## [Problem to work on]
Filter the data for lines with the word "center" and copy those lines.

## [Data shown]
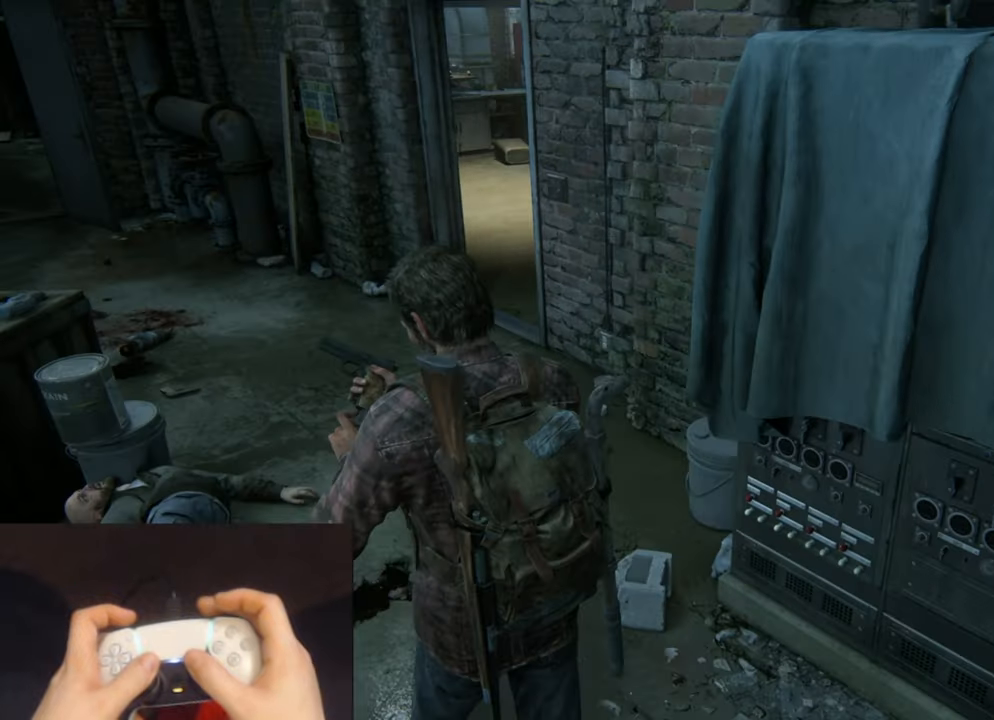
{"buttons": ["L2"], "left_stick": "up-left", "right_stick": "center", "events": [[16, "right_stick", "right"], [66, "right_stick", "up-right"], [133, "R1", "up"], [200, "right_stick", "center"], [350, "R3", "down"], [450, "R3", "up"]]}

...

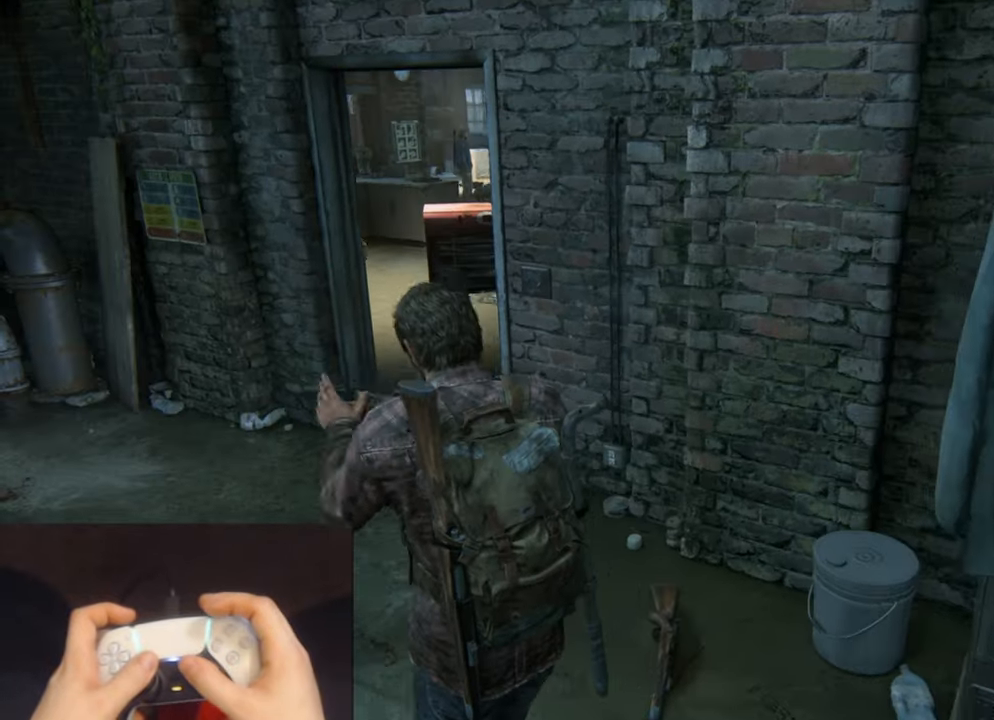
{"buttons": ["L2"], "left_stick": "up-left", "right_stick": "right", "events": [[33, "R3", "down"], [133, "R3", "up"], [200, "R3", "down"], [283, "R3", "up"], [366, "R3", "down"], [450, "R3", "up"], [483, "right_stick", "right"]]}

==

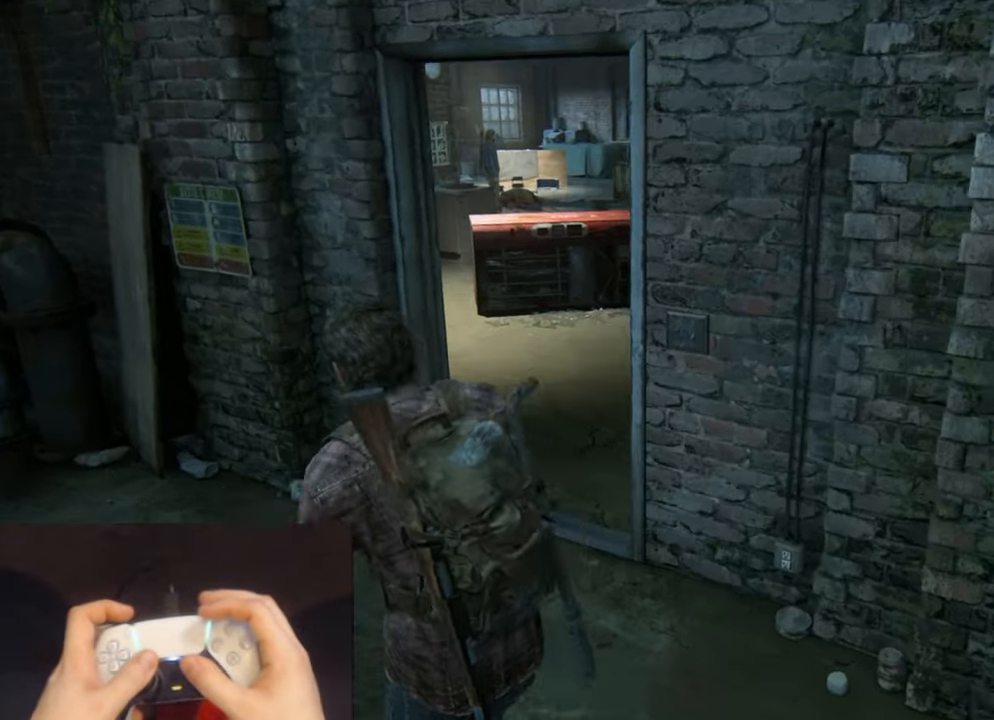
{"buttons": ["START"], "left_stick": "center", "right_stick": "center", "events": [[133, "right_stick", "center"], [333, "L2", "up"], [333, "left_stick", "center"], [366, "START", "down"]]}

## [Response]
{"buttons": ["L2"], "left_stick": "up-left", "right_stick": "center", "events": [[16, "right_stick", "right"], [66, "right_stick", "up-right"], [133, "R1", "up"], [200, "right_stick", "center"], [350, "R3", "down"], [450, "R3", "up"]]}
{"buttons": ["START"], "left_stick": "center", "right_stick": "center", "events": [[133, "right_stick", "center"], [333, "L2", "up"], [333, "left_stick", "center"], [366, "START", "down"]]}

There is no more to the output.